Спектр российско-иранских экономических отношений в скором времени пополнится ростом туристического спроса и интереса россиян к Ирану (в частности, этому будет способствовать подписание между нашими странами соглашения о безвизовом обмене), перспективой сотрудничества в сфере машиностроения (в особенности, автомобильного после подтверждения сертификации иранских автомобилей).
Иран и Россия остаются крупнейшими собственниками природного газа (соответственно, они контролируют 17% и 24% мировых запасов газа). Более 40% мировых запасов газа способны оказывать ключевое влияние на процесс ценообразования на внешних рынках газа.
Стремясь преодолеть искусственную изоляцию со стороны западных санкций, Иран стал проявлять активную заинтересованность к взаимовыгодному сотрудничеству с ЕАЭС, наращивать торговый оборот со странами евразийской интеграции, вступил в ключевую международную организацию азиатского сотрудничества ШОС.

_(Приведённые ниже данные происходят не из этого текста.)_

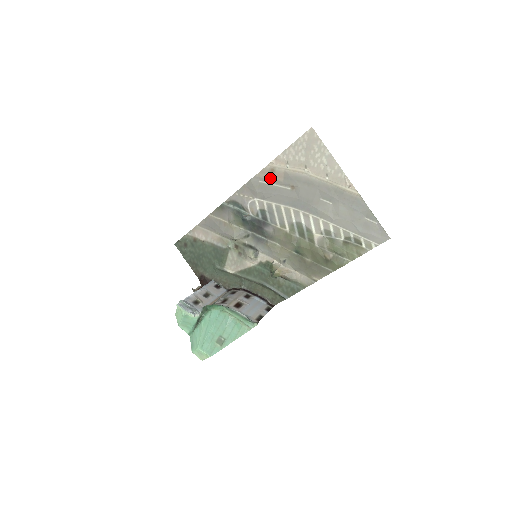
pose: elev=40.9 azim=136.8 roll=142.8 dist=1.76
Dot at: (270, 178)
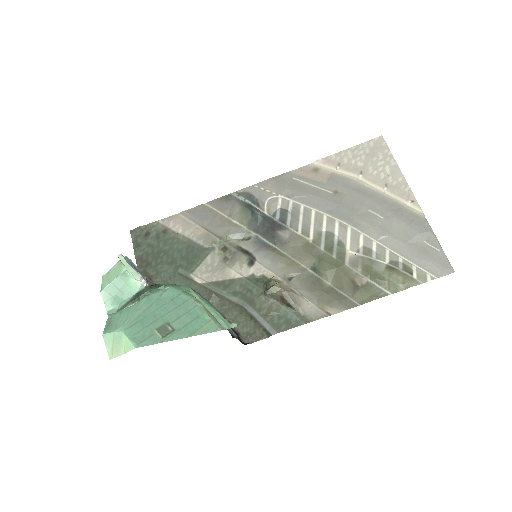
Dot at: (309, 177)
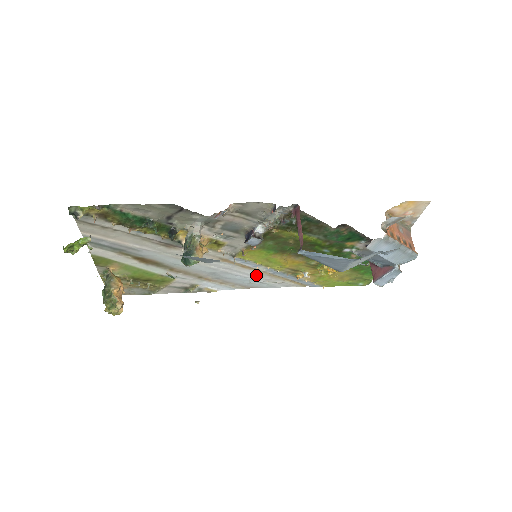
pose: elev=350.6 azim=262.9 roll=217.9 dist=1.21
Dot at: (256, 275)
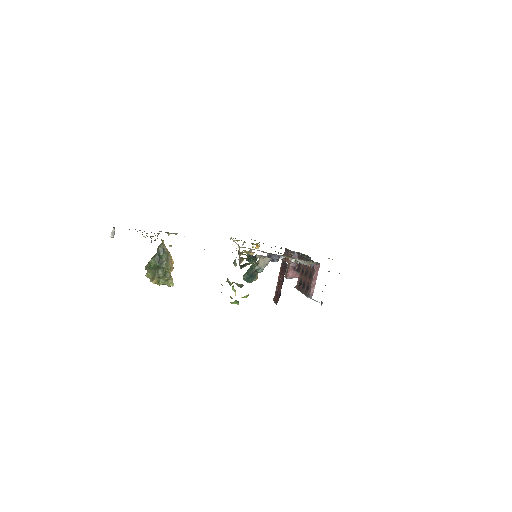
Dot at: occluded
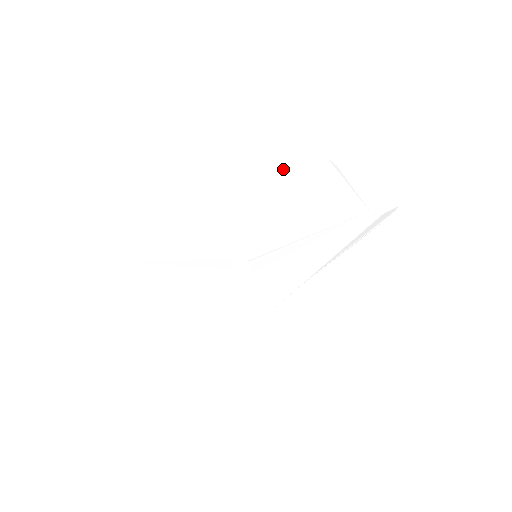
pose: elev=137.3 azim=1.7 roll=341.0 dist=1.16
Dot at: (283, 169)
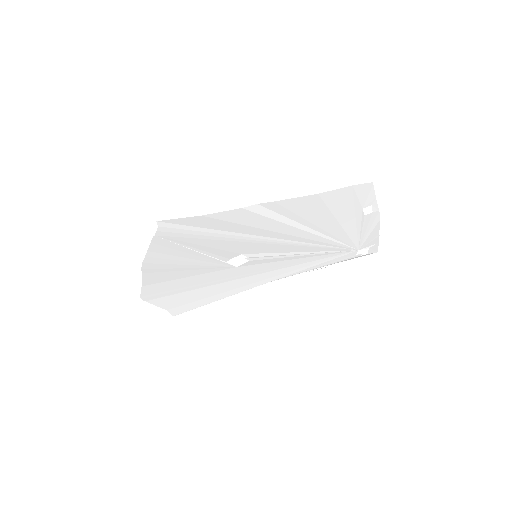
Dot at: (328, 206)
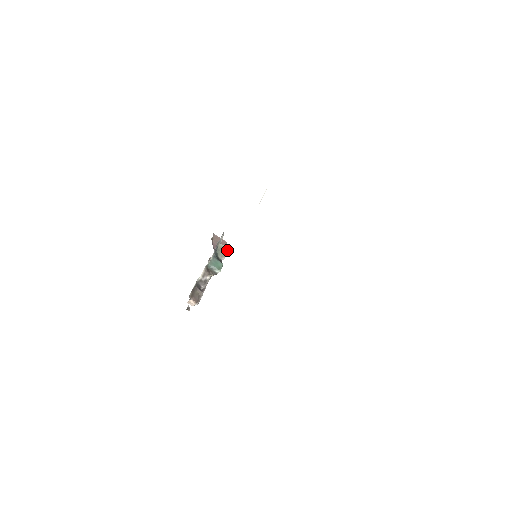
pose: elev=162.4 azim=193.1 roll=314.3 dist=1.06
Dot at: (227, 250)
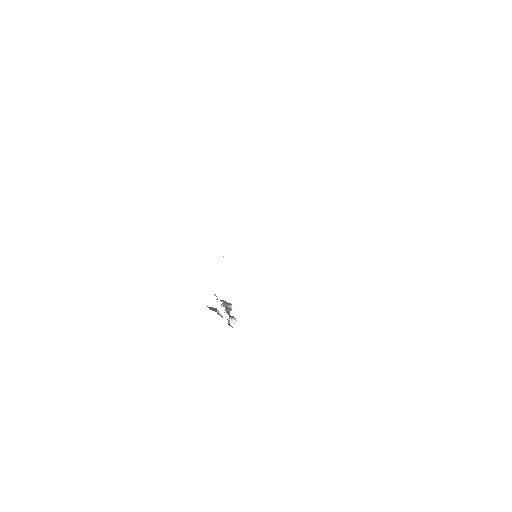
Dot at: occluded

Китай и Индия являются важными направлениями многовекторного экономического сотрудничества Ирана в сфере инвестиций, энергетики, высоких технологий, промышленности, сельского хозяйства, логистики и транспортных коммуникаций. ИРИ получила от КНР крупные инвестиции в 450 млрд долл. для развития инфраструктуры, энергетики и туризма, что в обозримой перспективе способны поменять облик Ирана в пользу промышленно развитого государства.
Пекин и Нью-Дели на двустороннем уровне активно развивают с Тегераном также военное и военно-техническое сотрудничество (включая и по линии спецслужб). Как заявил председатель КНР Си Цзиньпин, «Китай поддерживает Иран в защите его национального суверенитета и противодействии односторонним действиям и запугиванию». Соответственно, Пекин предупреждает те же страны НАТО и Израиль о недопустимости агрессивных действий против Ирана.
Состоявшийся с 14 по 16 февраля с.г. официальный визит президента Ирана Ибрахима Раиси в Китай стал свидетельством нового этапа ирано-китайского стратегического партнерства. Стороны подписали 20 соглашений о сотрудничестве в области информационных технологий, здравоохранения, сельского хозяйства, торговли, туризма, спорта и других сферах.
Тегеран пытается возродить исторические традиции торговых отношений Персии с азиатскими центрами, ибо в древности один из ключевых маршрутов того самого «Шелкового пути» из Китая и Индии проходил через Персию. Все возвращается на круги своя, поскольку Иран не только страна с традициями прошлого, но и ключевой субъект современного Ближнего Востока и не менее перспективный полюс будущего многополярного мира.
Александр СВАРАНЦ, доктор политических наук, профессор, специально для интернет-журнала «Новое Восточное Обозрение».